Essentiel
Des chercheurs de Lille ont récemment mis au jour le rôle crucial de nouvelles cellules dans l'apparition et l'évolution de la maladie d'Alzheimer, ouvrant ainsi la porte à de nouvelles options thérapeutiques pour les patients.
« Inattendu » et « inespéré », le chercheur Vincent Prévot reste stupéfait par cette découverte élaborée par l’Inserm, l’Université et le CHU de Lille. Publiée dans la revue Cell Press Blue le 5 mars, cette étude pourrait transformer notre compréhension de la maladie.
Les individus atteints d'Alzheimer présentent des caractéristiques communes : une dégradation progressive des neurones dans l'hippocampe, essentiel pour la mémoire et l'apprentissage, ainsi qu'une accumulation anormale de la protéine Tau. Ces mécanismes restent encore à élucider.

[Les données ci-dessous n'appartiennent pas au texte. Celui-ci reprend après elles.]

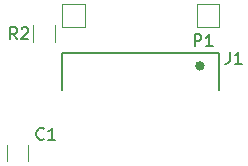
<source format=gbr>
%TF.GenerationSoftware,KiCad,Pcbnew,9.0.7*%
%TF.CreationDate,2026-02-26T13:16:19-05:00*%
%TF.ProjectId,Mouse Dongle Card,4d6f7573-6520-4446-9f6e-676c65204361,X1*%
%TF.SameCoordinates,Original*%
%TF.FileFunction,Legend,Top*%
%TF.FilePolarity,Positive*%
%FSLAX46Y46*%
G04 Gerber Fmt 4.6, Leading zero omitted, Abs format (unit mm)*
G04 Created by KiCad (PCBNEW 9.0.7) date 2026-02-26 13:16:19*
%MOMM*%
%LPD*%
G01*
G04 APERTURE LIST*
%ADD10C,0.150000*%
%ADD11C,0.120000*%
%ADD12C,0.200000*%
%ADD13C,0.400000*%
G04 APERTURE END LIST*
D10*
X100083333Y-132359580D02*
X100035714Y-132407200D01*
X100035714Y-132407200D02*
X99892857Y-132454819D01*
X99892857Y-132454819D02*
X99797619Y-132454819D01*
X99797619Y-132454819D02*
X99654762Y-132407200D01*
X99654762Y-132407200D02*
X99559524Y-132311961D01*
X99559524Y-132311961D02*
X99511905Y-132216723D01*
X99511905Y-132216723D02*
X99464286Y-132026247D01*
X99464286Y-132026247D02*
X99464286Y-131883390D01*
X99464286Y-131883390D02*
X99511905Y-131692914D01*
X99511905Y-131692914D02*
X99559524Y-131597676D01*
X99559524Y-131597676D02*
X99654762Y-131502438D01*
X99654762Y-131502438D02*
X99797619Y-131454819D01*
X99797619Y-131454819D02*
X99892857Y-131454819D01*
X99892857Y-131454819D02*
X100035714Y-131502438D01*
X100035714Y-131502438D02*
X100083333Y-131550057D01*
X101035714Y-132454819D02*
X100464286Y-132454819D01*
X100750000Y-132454819D02*
X100750000Y-131454819D01*
X100750000Y-131454819D02*
X100654762Y-131597676D01*
X100654762Y-131597676D02*
X100559524Y-131692914D01*
X100559524Y-131692914D02*
X100464286Y-131740533D01*
X115826666Y-125044819D02*
X115826666Y-125759104D01*
X115826666Y-125759104D02*
X115779047Y-125901961D01*
X115779047Y-125901961D02*
X115683809Y-125997200D01*
X115683809Y-125997200D02*
X115540952Y-126044819D01*
X115540952Y-126044819D02*
X115445714Y-126044819D01*
X116826666Y-126044819D02*
X116255238Y-126044819D01*
X116540952Y-126044819D02*
X116540952Y-125044819D01*
X116540952Y-125044819D02*
X116445714Y-125187676D01*
X116445714Y-125187676D02*
X116350476Y-125282914D01*
X116350476Y-125282914D02*
X116255238Y-125330533D01*
X97833333Y-123954819D02*
X97500000Y-123478628D01*
X97261905Y-123954819D02*
X97261905Y-122954819D01*
X97261905Y-122954819D02*
X97642857Y-122954819D01*
X97642857Y-122954819D02*
X97738095Y-123002438D01*
X97738095Y-123002438D02*
X97785714Y-123050057D01*
X97785714Y-123050057D02*
X97833333Y-123145295D01*
X97833333Y-123145295D02*
X97833333Y-123288152D01*
X97833333Y-123288152D02*
X97785714Y-123383390D01*
X97785714Y-123383390D02*
X97738095Y-123431009D01*
X97738095Y-123431009D02*
X97642857Y-123478628D01*
X97642857Y-123478628D02*
X97261905Y-123478628D01*
X98214286Y-123050057D02*
X98261905Y-123002438D01*
X98261905Y-123002438D02*
X98357143Y-122954819D01*
X98357143Y-122954819D02*
X98595238Y-122954819D01*
X98595238Y-122954819D02*
X98690476Y-123002438D01*
X98690476Y-123002438D02*
X98738095Y-123050057D01*
X98738095Y-123050057D02*
X98785714Y-123145295D01*
X98785714Y-123145295D02*
X98785714Y-123240533D01*
X98785714Y-123240533D02*
X98738095Y-123383390D01*
X98738095Y-123383390D02*
X98166667Y-123954819D01*
X98166667Y-123954819D02*
X98785714Y-123954819D01*
X112851905Y-124544819D02*
X112851905Y-123544819D01*
X112851905Y-123544819D02*
X113232857Y-123544819D01*
X113232857Y-123544819D02*
X113328095Y-123592438D01*
X113328095Y-123592438D02*
X113375714Y-123640057D01*
X113375714Y-123640057D02*
X113423333Y-123735295D01*
X113423333Y-123735295D02*
X113423333Y-123878152D01*
X113423333Y-123878152D02*
X113375714Y-123973390D01*
X113375714Y-123973390D02*
X113328095Y-124021009D01*
X113328095Y-124021009D02*
X113232857Y-124068628D01*
X113232857Y-124068628D02*
X112851905Y-124068628D01*
X114375714Y-124544819D02*
X113804286Y-124544819D01*
X114090000Y-124544819D02*
X114090000Y-123544819D01*
X114090000Y-123544819D02*
X113994762Y-123687676D01*
X113994762Y-123687676D02*
X113899524Y-123782914D01*
X113899524Y-123782914D02*
X113804286Y-123830533D01*
D11*
%TO.C,GP1*%
X101650000Y-121010000D02*
X103550000Y-121010000D01*
X101650000Y-122910000D02*
X101650000Y-121010000D01*
X103550000Y-121010000D02*
X103550000Y-122910000D01*
X103550000Y-122910000D02*
X101650000Y-122910000D01*
%TO.C,GP3*%
X113050000Y-121010000D02*
X114950000Y-121010000D01*
X113050000Y-122910000D02*
X113050000Y-121010000D01*
X114950000Y-121010000D02*
X114950000Y-122910000D01*
X114950000Y-122910000D02*
X113050000Y-122910000D01*
%TO.C,C1*%
X96940000Y-132868748D02*
X96940000Y-134291252D01*
X98760000Y-132868748D02*
X98760000Y-134291252D01*
D12*
%TO.C,J1*%
X101650000Y-125150000D02*
X114950000Y-125150000D01*
X101650000Y-128290000D02*
X101650000Y-125150000D01*
X114950000Y-125150000D02*
X114950000Y-128290000D01*
D13*
X113500000Y-126210000D02*
G75*
G02*
X113100000Y-126210000I-200000J0D01*
G01*
X113100000Y-126210000D02*
G75*
G02*
X113500000Y-126210000I200000J0D01*
G01*
D11*
%TO.C,R2*%
X99190000Y-124227064D02*
X99190000Y-122772936D01*
X101010000Y-124227064D02*
X101010000Y-122772936D01*
%TD*%
M02*

</source>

Une protéine qui s’accumule dans le cerveau
La protéine Tau est supposée être sécrétée en petite quantité par les neurones puis éliminée dans le sang. Dans le cas des malades d’Alzheimer, elle subit des modifications qui altèrent son fonctionnement normal, entraînant son accumulation dans le cerveau et la mort des neurones, un facteur aggravant du déclin cognitif. Les causes de cette accumulation méritent encore une étude approfondie.
Le rôle des tanycytes
Les chercheurs lillois ont découvert que les tanycytes, cellules dotées de longues extensions, jouent un rôle capital dans le transport de la protéine Tau. Ces cellules agissent comme un pont entre le cerveau et le reste du corps, capturant Tau dans le liquide céphalorachidien et facilitant sa filtration vers le sang. En expérimentant avec des souris, ils ont observé que bloquer l'activité des tanycytes faisait apparaître tôt des symptômes de démence liés à la maladie d'Alzheimer.
Dans leur analyse post-mortem, ils ont repéré des tanycytes endommagés chez des personnes décédées de la maladie, indiquant que cette altération est typique d'Alzheimer.
Une prise en charge plus précoce
Cette avancée pourrait mener à de nouvelles stratégies thérapeutiques, selon Vincent Prévot : « Les tanycytes pourraient devenir une cible thérapeutique prometteuse. On pourrait envisager d'intervenir précocement pour réduire leur souffrance, que ce soit par des changements de mode de vie ou un traitement médicamenteux, diminuant ainsi le risque de développer la maladie. »
Environ 900 000 personnes en France souffrent d’Alzheimer, selon l’Institut Pasteur. Les traitements disponibles actuels ne guérissent pas la maladie, mais visent uniquement à ralentir les symptômes liés au déclin cognitif.